Several of Fénelon's friends died in rapid succession, and his loving spirit was penetrated with grief at their loss. His death was hastened beyond doubt by the poignancy of his regret at these repeated afflictions. Why delay the sequel? His work was done, his views of life, his principles of duty to God, to one's country and to one's self, had been faithfully chronicled by his pen, and taught by the example of his serene and patient virtue. His hour was come, and in loving peace with all mankind, with words of faith on his lips, and the bright smile of Christian hope on his countenance, he breathed forth his pure spirit into the hands of his Maker. After his death, no funds were discovered belonging to him. They had been all distributed among the poor. He was buried without pomp in his church of Cambrai. During the Reign of Terror, the ancient tombs of that church were rifled, the leaden coffins were sent to the arsenal to be melted into bullets, and their contents thrown into the common burial ground. But when the invaders came to the bier of Fénelon, it was borne with decency and veneration into the city, and placed in a monument erected to his memory at a time when the sepulchres of emperors and kings were ruthlessly dismantled, and their ashes scattered pitilessly to the four winds of heaven.

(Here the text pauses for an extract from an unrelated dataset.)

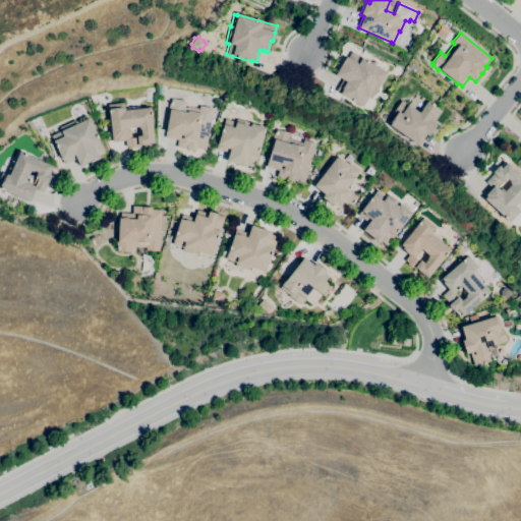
[(362,107),(357,104),(357,105),(339,94),(336,91),(342,79),(334,75),(345,57),(347,58),(351,51),(387,73),(370,99),(367,97),(362,107)]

Other great men of the age of Fénelon still live in history; few are admired more than he, and none is so much loved by men who upon other points are far from agreeing together. The wish expressed by one of his distinguished countrymen, that his memory might have the same advantage as his life, namely, that of making men love religion, has been fulfilled.
He wrote learnedly and eloquently in defence of his faith, and in refutation of the views of his opponents; and yet he avoids in all his works the extremes both of flattery and of harshness. Men of all religions recognize in him a friend, for all were embraced in his world-wide Christian charity; and yet they must bear with us, his fellow-Catholics, when we claim for our church the special honor of having made him the great and good man which all acknowledge him to have been. The earliest lessons he received came from the lips of devoted Catholic parents; and when his will was opened after his death, the first words read were the following emphatic expressions: "I declare that I wish to die in the arms of the Catholic, Apostolic, and Roman Church, my mother. God, who reads the heart, and will be my judge, knows that there has not been an instant of my life in which I have not cherished for her the submission and docility of a little child." A noble tribute this, and one which leads us to look not despondingly to the tree which is capable of producing such sound and genial fruit.